Collected data:

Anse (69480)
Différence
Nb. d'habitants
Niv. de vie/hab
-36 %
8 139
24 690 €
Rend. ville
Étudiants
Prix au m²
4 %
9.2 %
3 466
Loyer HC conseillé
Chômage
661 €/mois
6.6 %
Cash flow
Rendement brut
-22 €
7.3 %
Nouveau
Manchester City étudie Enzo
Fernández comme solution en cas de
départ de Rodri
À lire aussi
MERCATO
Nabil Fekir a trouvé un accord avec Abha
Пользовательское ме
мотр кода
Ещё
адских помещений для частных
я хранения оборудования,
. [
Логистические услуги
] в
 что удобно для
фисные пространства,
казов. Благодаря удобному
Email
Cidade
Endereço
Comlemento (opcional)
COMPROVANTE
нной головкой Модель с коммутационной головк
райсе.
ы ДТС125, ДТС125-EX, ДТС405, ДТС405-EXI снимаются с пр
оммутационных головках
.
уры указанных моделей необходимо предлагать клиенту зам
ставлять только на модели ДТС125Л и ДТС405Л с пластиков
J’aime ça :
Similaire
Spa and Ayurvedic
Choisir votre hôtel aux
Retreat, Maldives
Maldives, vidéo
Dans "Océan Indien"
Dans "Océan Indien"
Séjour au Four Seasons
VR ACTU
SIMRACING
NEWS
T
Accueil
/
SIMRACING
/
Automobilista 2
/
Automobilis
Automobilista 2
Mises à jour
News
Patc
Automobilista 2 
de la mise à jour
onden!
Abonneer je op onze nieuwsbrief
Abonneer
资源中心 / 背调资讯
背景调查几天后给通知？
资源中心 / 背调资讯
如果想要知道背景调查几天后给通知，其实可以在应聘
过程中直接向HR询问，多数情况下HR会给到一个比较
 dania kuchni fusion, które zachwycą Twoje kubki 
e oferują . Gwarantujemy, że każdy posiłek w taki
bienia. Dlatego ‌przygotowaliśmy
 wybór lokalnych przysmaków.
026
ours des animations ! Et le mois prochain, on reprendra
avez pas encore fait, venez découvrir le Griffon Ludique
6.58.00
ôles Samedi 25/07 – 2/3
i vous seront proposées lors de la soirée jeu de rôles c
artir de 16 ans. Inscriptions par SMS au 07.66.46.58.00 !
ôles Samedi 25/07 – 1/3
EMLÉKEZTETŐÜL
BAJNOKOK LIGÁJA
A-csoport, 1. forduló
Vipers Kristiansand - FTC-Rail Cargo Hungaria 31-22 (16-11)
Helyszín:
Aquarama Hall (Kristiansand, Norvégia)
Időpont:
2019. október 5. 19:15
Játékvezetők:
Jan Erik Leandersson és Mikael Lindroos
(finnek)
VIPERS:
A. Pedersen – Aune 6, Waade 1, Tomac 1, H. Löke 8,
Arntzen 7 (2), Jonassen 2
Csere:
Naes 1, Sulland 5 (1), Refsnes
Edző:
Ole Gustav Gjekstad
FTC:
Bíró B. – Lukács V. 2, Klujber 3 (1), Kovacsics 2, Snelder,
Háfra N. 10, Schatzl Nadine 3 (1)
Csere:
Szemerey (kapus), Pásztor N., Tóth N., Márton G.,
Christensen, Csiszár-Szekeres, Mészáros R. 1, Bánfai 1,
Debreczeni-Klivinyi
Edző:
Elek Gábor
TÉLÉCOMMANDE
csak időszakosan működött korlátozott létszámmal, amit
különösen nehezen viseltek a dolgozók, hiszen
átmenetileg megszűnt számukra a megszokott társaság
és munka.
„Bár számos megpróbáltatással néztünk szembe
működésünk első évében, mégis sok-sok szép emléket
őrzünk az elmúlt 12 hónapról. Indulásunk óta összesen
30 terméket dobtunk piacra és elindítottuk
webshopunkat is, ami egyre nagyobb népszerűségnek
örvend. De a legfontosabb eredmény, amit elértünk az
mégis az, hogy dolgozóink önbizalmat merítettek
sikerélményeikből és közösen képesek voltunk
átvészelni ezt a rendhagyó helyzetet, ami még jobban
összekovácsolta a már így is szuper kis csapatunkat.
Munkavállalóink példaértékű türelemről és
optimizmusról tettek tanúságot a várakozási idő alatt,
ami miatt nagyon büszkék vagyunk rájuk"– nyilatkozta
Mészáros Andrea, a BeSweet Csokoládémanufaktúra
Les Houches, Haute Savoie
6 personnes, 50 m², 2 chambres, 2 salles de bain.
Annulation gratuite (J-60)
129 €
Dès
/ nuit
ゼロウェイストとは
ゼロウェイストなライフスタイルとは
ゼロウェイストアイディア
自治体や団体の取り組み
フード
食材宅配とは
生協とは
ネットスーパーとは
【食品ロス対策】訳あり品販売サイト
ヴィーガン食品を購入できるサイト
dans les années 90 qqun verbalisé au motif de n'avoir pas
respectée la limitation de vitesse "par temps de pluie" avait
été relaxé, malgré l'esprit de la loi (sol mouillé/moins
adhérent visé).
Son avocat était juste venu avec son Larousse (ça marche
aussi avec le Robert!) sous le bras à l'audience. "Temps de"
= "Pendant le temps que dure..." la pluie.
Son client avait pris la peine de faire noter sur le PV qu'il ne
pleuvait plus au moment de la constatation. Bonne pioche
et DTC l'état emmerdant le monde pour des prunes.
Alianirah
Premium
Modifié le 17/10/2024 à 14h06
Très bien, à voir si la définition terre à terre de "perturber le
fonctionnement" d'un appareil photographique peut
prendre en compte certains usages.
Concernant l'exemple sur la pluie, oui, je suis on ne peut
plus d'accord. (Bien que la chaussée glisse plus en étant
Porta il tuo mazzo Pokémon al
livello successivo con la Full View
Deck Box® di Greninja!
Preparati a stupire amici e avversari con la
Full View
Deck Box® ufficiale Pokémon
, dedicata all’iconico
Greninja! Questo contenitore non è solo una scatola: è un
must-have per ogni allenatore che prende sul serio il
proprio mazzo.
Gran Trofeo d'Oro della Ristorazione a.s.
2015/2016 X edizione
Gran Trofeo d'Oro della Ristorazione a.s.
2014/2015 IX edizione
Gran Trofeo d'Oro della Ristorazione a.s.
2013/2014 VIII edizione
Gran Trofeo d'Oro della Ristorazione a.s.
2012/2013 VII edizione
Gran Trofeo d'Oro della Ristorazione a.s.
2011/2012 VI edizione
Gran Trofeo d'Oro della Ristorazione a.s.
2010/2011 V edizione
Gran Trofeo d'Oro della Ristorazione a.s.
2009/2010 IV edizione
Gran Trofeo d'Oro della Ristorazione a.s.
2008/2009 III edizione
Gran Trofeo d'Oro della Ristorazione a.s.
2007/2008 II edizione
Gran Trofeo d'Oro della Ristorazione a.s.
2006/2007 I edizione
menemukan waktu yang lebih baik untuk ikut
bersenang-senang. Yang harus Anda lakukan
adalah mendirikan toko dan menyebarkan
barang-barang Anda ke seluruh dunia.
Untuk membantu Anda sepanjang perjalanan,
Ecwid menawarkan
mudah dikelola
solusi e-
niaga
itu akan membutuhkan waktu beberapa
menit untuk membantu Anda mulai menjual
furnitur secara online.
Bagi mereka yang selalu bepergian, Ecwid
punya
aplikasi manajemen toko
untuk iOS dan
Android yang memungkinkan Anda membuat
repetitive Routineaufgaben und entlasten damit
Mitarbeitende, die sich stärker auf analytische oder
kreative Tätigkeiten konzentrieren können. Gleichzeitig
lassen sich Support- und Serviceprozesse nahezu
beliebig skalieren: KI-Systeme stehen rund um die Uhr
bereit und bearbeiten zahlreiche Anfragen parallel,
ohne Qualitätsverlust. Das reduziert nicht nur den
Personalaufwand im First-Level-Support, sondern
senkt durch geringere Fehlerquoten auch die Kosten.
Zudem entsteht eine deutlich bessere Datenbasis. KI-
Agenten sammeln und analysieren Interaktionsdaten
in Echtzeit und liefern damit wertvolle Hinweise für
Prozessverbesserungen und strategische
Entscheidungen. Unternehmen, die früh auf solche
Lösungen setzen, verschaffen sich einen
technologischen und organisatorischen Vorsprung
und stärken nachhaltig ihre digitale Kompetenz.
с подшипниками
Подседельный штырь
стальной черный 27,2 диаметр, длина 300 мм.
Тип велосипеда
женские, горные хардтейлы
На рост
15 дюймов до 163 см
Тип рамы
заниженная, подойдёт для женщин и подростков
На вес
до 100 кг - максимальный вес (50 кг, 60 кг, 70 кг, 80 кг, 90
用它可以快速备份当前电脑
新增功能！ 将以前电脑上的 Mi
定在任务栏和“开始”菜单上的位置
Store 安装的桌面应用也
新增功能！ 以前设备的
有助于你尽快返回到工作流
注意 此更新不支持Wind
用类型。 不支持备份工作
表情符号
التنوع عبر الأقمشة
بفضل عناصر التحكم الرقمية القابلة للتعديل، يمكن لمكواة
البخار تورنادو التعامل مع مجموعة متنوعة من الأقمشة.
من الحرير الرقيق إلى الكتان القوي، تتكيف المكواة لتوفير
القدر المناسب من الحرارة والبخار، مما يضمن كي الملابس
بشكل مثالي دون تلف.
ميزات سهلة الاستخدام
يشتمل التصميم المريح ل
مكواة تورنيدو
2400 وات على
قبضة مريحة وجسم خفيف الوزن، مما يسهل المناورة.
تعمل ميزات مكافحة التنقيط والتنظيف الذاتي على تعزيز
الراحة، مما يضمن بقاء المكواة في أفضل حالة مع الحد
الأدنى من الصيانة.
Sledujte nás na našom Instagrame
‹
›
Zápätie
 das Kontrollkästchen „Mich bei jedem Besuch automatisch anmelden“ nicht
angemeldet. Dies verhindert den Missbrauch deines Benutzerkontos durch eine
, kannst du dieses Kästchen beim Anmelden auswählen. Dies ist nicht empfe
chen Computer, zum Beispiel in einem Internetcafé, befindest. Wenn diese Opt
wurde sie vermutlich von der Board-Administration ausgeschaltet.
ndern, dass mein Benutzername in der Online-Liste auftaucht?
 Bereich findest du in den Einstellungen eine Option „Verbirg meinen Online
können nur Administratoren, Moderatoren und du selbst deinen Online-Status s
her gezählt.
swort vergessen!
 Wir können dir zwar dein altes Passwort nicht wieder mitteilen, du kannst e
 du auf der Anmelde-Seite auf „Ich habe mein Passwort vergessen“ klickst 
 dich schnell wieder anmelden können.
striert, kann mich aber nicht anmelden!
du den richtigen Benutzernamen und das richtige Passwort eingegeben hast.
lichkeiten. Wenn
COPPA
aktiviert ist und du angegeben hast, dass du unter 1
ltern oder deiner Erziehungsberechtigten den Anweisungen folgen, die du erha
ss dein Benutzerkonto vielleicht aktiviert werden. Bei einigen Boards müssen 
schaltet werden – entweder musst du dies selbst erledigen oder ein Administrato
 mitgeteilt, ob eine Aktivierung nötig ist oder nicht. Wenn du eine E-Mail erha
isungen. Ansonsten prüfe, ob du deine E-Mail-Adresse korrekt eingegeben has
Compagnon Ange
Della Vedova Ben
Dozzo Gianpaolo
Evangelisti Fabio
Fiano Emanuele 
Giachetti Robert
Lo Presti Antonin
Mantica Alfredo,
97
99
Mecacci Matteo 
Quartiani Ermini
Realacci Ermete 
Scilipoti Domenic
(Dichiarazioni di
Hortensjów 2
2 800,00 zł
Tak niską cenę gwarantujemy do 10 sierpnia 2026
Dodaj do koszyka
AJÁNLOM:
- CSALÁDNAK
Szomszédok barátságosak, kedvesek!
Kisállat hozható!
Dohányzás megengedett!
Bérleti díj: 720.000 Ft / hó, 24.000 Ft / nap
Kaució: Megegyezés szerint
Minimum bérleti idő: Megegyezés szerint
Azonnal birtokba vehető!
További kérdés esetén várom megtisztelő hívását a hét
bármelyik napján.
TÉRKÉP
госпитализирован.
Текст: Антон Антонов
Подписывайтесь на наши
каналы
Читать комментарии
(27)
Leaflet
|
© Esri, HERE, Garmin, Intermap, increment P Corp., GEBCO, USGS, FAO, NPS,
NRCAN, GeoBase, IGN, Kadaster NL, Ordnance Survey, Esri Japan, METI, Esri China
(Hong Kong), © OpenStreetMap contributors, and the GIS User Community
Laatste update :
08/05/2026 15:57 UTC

- Problem to solve
Return verbatim every line of the data, starting at the very first line and ending at the line that contains "уры указанных моделей", with both of those lines included.

- Solution
Anse (69480)
Différence
Nb. d'habitants
Niv. de vie/hab
-36 %
8 139
24 690 €
Rend. ville
Étudiants
Prix au m²
4 %
9.2 %
3 466
Loyer HC conseillé
Chômage
661 €/mois
6.6 %
Cash flow
Rendement brut
-22 €
7.3 %
Nouveau
Manchester City étudie Enzo
Fernández comme solution en cas de
départ de Rodri
À lire aussi
MERCATO
Nabil Fekir a trouvé un accord avec Abha
Пользовательское ме
мотр кода
Ещё
адских помещений для частных
я хранения оборудования,
. [
Логистические услуги
] в
 что удобно для
фисные пространства,
казов. Благодаря удобному
Email
Cidade
Endereço
Comlemento (opcional)
COMPROVANTE
нной головкой Модель с коммутационной головк
райсе.
ы ДТС125, ДТС125-EX, ДТС405, ДТС405-EXI снимаются с пр
оммутационных головках
.
уры указанных моделей необходимо предлагать клиенту зам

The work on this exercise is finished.